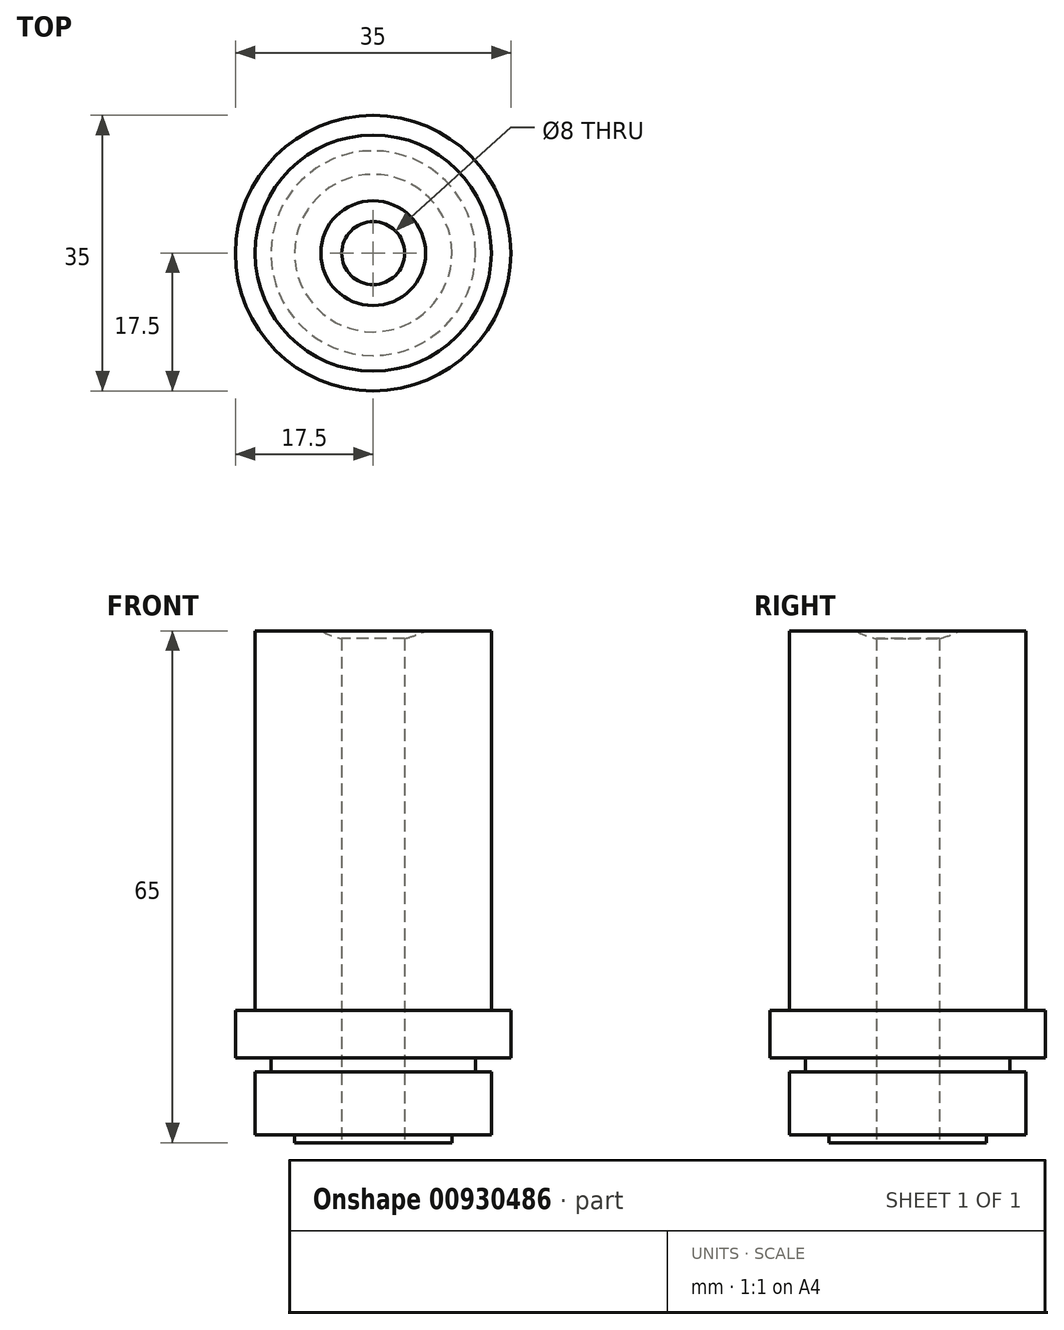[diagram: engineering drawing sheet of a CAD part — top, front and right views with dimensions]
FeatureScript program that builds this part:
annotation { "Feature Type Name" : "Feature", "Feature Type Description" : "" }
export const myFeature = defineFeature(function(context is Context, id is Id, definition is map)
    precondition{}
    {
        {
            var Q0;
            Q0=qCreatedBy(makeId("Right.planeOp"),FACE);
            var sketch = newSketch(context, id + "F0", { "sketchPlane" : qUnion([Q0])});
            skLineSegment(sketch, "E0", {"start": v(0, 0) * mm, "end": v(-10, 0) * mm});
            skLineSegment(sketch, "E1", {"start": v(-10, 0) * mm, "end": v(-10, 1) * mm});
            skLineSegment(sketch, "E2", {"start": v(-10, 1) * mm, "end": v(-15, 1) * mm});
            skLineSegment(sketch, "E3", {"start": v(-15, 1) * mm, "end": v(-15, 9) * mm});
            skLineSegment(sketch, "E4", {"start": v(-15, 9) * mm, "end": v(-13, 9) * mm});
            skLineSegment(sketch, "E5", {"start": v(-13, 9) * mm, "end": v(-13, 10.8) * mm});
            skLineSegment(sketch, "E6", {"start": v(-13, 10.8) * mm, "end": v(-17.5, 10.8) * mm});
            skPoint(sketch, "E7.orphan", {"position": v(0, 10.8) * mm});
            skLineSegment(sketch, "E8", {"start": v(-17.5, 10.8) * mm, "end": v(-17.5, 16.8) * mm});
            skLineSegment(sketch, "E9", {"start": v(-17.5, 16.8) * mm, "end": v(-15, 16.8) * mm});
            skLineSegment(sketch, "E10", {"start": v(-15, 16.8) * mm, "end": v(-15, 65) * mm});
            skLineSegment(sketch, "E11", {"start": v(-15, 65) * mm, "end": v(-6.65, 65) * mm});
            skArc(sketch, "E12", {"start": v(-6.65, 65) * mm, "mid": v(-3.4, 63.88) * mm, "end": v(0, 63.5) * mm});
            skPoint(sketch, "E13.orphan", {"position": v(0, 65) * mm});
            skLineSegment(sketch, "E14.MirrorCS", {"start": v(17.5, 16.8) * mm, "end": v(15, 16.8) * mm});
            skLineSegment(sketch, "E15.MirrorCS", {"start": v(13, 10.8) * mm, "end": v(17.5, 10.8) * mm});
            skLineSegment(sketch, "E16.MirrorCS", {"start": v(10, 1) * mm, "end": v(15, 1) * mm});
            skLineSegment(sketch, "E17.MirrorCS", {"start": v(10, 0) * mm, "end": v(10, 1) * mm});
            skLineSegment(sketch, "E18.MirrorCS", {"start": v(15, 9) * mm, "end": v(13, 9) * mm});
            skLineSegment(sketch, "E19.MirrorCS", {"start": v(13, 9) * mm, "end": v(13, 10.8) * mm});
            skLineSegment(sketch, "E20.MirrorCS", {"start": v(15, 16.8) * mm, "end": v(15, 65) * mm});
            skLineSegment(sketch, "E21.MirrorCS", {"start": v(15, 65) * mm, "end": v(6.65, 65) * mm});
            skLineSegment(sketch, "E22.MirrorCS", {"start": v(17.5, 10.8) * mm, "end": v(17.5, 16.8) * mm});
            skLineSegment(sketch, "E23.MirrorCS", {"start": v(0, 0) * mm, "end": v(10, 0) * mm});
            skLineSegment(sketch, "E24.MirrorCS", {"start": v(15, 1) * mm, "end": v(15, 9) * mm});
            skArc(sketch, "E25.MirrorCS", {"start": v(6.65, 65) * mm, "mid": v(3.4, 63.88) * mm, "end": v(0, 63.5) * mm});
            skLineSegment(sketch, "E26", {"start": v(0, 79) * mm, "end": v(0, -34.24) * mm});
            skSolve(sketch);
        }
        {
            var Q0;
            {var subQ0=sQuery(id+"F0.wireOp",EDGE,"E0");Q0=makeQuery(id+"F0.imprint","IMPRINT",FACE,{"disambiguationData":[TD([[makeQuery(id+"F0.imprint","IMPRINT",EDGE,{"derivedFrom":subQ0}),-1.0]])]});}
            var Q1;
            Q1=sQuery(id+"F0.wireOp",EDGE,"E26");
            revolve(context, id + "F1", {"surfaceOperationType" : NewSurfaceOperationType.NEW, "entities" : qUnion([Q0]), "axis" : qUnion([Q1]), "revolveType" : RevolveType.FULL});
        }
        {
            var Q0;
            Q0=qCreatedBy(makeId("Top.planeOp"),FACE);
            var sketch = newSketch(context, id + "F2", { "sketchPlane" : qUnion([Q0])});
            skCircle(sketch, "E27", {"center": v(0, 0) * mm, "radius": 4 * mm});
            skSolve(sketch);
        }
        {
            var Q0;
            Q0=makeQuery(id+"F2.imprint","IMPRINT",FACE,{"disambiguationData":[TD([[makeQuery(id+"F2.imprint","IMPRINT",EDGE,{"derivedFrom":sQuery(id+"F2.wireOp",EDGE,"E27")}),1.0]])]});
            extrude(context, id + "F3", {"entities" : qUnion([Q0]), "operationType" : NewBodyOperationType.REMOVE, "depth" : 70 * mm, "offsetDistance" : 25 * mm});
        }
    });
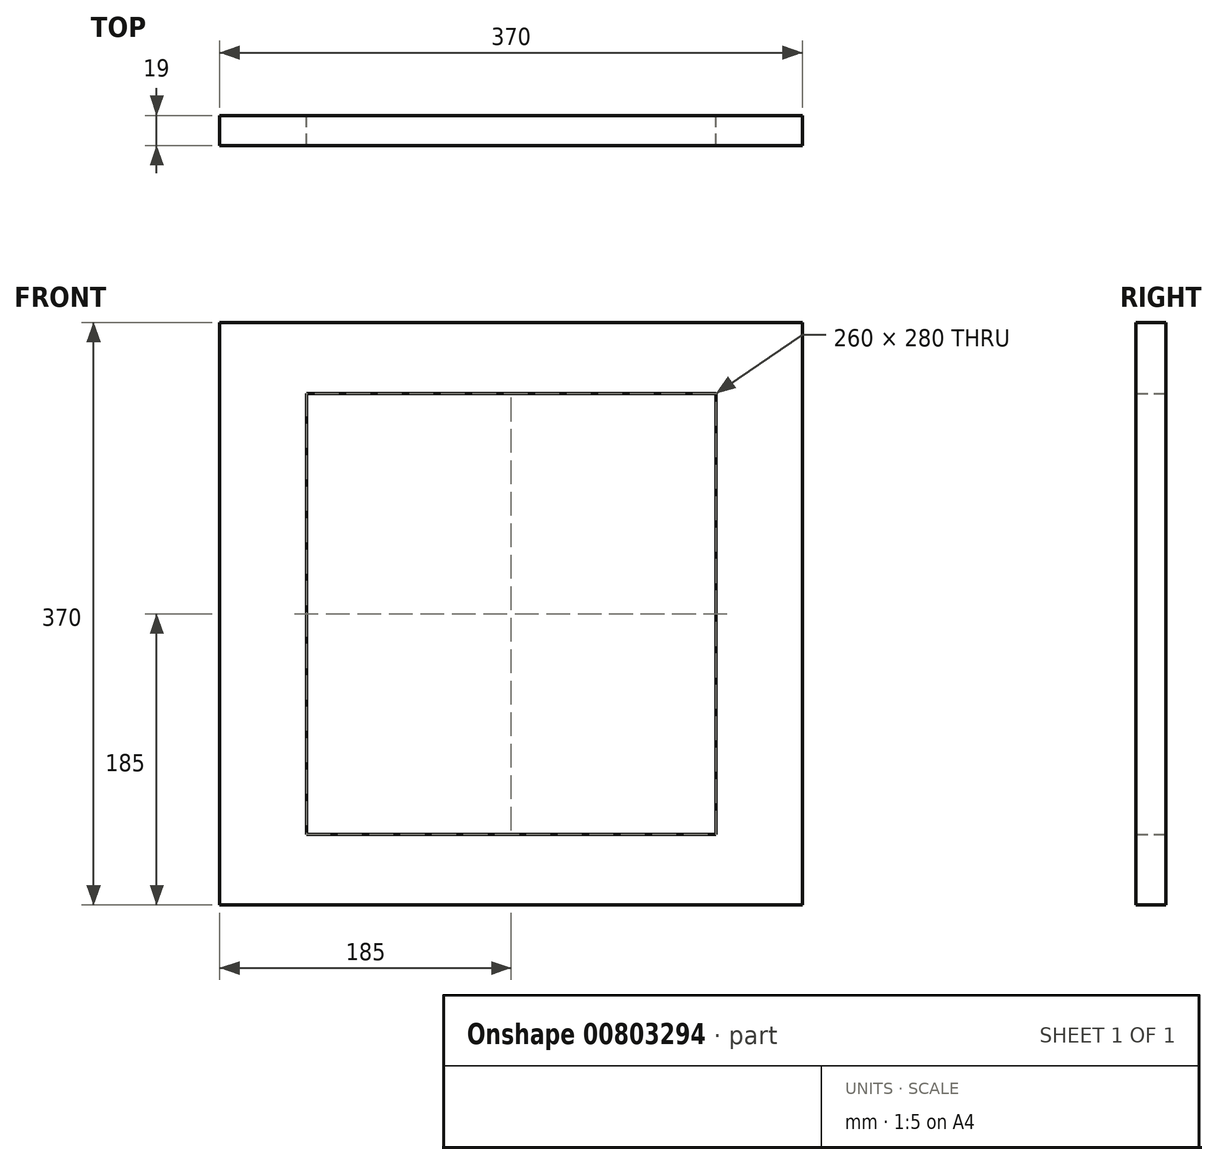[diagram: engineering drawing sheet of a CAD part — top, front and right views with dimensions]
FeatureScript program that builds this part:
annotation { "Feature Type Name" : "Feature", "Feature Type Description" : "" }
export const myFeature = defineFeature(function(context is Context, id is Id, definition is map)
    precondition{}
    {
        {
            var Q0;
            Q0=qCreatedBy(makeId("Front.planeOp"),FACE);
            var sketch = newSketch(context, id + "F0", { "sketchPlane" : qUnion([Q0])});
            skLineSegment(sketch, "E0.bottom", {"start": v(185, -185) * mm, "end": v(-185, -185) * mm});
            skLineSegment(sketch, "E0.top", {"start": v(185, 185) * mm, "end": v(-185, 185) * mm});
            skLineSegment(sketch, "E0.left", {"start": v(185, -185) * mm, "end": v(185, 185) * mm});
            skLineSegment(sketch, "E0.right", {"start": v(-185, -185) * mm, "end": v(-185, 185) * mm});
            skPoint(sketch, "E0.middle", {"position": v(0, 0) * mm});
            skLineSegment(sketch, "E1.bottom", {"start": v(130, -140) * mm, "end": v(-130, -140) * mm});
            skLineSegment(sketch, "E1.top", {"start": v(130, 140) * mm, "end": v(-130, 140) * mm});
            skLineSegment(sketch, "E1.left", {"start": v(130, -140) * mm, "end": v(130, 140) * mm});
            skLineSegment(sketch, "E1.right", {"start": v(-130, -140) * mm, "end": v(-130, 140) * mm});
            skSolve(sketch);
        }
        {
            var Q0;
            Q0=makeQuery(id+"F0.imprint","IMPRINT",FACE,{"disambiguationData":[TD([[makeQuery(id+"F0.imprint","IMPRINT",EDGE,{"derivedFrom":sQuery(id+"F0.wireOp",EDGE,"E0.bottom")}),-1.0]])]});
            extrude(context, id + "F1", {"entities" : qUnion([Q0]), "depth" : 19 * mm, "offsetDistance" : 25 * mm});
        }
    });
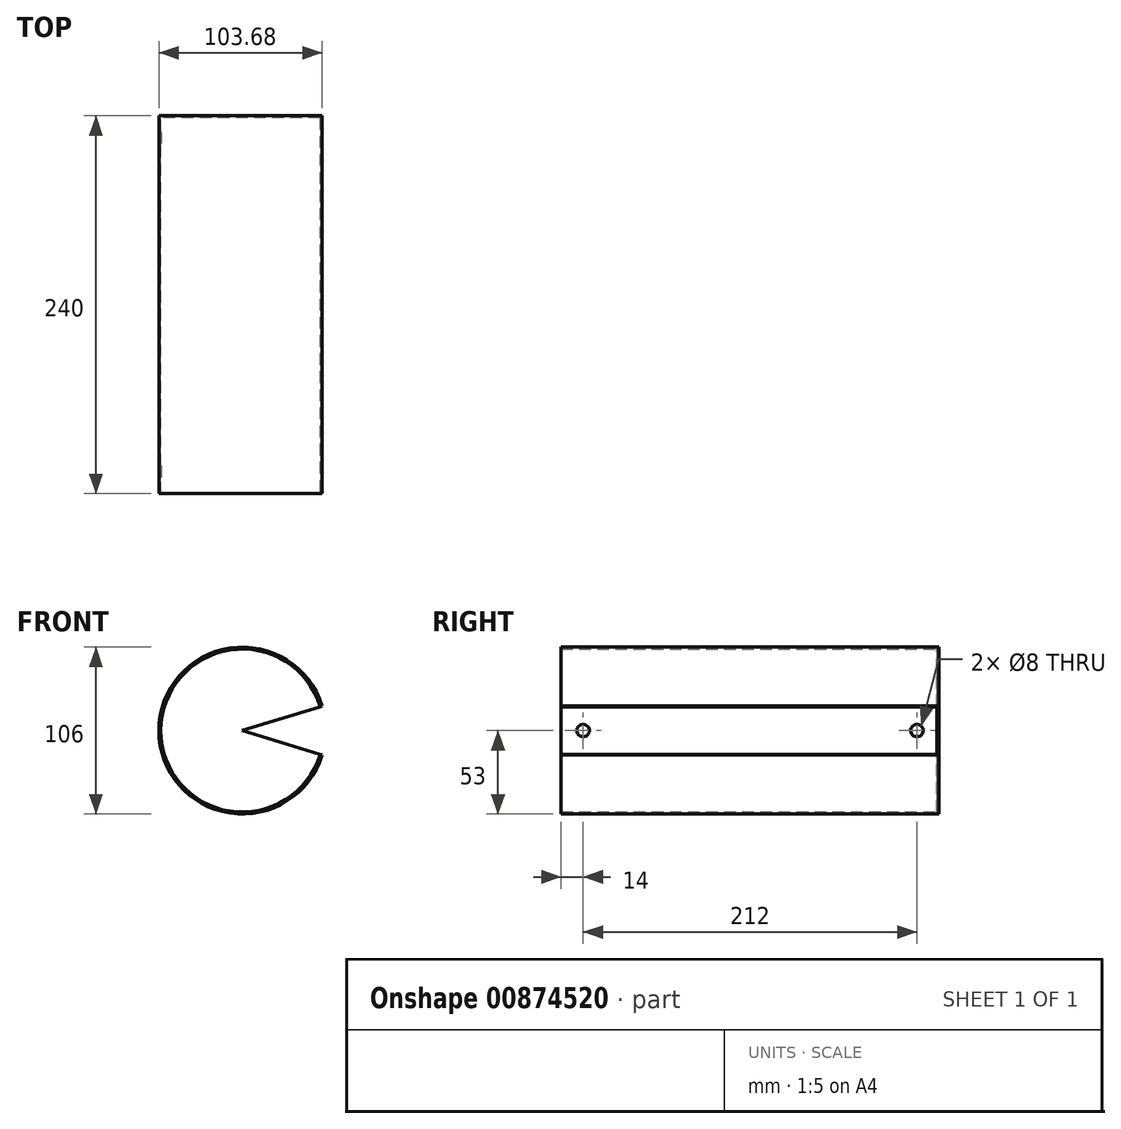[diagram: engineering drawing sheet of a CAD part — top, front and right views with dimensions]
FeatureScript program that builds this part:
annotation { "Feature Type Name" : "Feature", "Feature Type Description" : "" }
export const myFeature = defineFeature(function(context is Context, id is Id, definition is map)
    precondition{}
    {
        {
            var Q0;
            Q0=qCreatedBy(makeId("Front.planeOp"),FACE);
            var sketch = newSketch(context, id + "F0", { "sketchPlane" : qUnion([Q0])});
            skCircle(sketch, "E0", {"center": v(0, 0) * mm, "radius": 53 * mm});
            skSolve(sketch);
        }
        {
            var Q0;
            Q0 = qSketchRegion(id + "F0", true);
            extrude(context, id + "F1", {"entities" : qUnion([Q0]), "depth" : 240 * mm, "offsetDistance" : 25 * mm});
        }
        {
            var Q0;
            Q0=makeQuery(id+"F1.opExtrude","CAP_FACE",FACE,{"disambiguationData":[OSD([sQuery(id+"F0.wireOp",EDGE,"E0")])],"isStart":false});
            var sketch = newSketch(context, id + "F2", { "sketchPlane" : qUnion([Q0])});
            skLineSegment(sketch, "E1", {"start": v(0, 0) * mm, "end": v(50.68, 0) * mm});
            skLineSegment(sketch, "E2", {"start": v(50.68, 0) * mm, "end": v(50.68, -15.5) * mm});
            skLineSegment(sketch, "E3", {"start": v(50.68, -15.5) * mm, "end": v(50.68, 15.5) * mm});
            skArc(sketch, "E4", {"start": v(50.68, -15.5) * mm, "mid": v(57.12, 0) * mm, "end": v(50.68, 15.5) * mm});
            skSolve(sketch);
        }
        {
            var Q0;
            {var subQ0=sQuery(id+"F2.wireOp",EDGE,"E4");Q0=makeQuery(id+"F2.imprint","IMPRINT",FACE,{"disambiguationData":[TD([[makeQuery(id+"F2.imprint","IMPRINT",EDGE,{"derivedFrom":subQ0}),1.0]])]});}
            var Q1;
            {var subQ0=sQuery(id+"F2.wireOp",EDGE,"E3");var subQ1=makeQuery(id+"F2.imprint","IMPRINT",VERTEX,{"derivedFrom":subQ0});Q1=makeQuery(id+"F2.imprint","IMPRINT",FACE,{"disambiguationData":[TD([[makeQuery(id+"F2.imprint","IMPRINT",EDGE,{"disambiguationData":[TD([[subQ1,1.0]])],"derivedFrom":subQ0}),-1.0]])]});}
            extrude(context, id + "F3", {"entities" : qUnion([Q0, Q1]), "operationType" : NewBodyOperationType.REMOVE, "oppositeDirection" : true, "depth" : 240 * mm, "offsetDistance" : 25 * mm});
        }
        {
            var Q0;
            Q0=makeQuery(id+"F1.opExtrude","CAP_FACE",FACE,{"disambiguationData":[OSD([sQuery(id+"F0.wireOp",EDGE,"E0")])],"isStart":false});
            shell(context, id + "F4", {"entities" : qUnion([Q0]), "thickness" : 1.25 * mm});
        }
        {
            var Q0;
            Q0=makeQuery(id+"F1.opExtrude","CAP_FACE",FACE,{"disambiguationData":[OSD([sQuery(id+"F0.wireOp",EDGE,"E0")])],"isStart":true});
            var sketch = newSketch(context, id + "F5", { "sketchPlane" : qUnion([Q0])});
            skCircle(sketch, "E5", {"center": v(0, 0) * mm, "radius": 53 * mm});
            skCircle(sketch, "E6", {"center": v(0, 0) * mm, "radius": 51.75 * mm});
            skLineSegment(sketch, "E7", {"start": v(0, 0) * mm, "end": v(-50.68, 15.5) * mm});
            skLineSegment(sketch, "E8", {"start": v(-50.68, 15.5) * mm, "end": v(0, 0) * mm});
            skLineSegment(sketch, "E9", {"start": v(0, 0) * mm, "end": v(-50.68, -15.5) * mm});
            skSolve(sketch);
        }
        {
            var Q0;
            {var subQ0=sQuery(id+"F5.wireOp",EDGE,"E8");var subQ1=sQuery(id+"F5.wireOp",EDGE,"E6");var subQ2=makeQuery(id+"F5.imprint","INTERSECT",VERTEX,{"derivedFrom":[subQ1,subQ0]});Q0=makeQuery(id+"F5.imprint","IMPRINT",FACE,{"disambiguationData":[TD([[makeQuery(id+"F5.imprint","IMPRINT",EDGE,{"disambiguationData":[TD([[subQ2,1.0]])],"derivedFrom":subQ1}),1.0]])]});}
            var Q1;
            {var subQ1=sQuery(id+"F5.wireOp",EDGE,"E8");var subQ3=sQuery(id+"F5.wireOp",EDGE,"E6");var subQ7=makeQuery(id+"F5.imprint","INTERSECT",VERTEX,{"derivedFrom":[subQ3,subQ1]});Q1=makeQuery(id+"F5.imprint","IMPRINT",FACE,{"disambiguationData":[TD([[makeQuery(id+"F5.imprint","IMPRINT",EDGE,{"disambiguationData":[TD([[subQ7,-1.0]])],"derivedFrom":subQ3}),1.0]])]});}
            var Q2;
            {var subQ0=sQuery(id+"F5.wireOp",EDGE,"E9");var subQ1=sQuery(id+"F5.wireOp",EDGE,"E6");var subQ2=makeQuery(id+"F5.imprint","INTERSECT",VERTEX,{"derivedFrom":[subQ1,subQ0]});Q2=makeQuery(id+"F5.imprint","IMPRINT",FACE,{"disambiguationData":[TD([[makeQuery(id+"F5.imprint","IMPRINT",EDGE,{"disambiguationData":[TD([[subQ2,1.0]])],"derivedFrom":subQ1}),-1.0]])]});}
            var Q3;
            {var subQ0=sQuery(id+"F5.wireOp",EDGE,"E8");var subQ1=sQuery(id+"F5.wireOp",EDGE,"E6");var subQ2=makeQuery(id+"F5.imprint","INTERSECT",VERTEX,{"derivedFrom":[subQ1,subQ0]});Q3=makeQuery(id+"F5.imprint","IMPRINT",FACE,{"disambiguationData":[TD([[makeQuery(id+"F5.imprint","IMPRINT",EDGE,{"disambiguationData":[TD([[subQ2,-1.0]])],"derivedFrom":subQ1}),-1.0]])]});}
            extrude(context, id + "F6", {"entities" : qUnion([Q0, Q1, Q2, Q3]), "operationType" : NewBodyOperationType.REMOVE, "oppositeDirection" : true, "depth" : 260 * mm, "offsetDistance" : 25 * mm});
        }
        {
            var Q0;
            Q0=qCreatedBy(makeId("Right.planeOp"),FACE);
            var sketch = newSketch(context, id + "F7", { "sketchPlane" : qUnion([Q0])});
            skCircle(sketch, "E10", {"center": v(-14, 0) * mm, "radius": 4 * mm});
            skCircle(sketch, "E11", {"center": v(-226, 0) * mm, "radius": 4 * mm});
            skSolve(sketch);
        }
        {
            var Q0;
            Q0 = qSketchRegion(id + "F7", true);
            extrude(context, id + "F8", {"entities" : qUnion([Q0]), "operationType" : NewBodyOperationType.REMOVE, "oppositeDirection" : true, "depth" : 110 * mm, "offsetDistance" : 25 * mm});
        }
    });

= REQUIREMENT =
Reproduce the material verbatim, everything from its first line down to and including the line containing "v(0, 10.8) *", omitting the picture from your output.

= RIGHT ANSWER =
[diagram: engineering drawing sheet of a CAD part — top, front and right views with dimensions]
FeatureScript program that builds this part:
annotation { "Feature Type Name" : "Feature", "Feature Type Description" : "" }
export const myFeature = defineFeature(function(context is Context, id is Id, definition is map)
    precondition{}
    {
        {
            var Q0;
            Q0=qCreatedBy(makeId("Right.planeOp"),FACE);
            var sketch = newSketch(context, id + "F0", { "sketchPlane" : qUnion([Q0])});
            skLineSegment(sketch, "E0", {"start": v(0, 0) * mm, "end": v(-10, 0) * mm});
            skLineSegment(sketch, "E1", {"start": v(-10, 0) * mm, "end": v(-10, 1) * mm});
            skLineSegment(sketch, "E2", {"start": v(-10, 1) * mm, "end": v(-15, 1) * mm});
            skLineSegment(sketch, "E3", {"start": v(-15, 1) * mm, "end": v(-15, 9) * mm});
            skLineSegment(sketch, "E4", {"start": v(-15, 9) * mm, "end": v(-13, 9) * mm});
            skLineSegment(sketch, "E5", {"start": v(-13, 9) * mm, "end": v(-13, 10.8) * mm});
            skLineSegment(sketch, "E6", {"start": v(-13, 10.8) * mm, "end": v(-17.5, 10.8) * mm});
            skPoint(sketch, "E7.orphan", {"position": v(0, 10.8) * mm});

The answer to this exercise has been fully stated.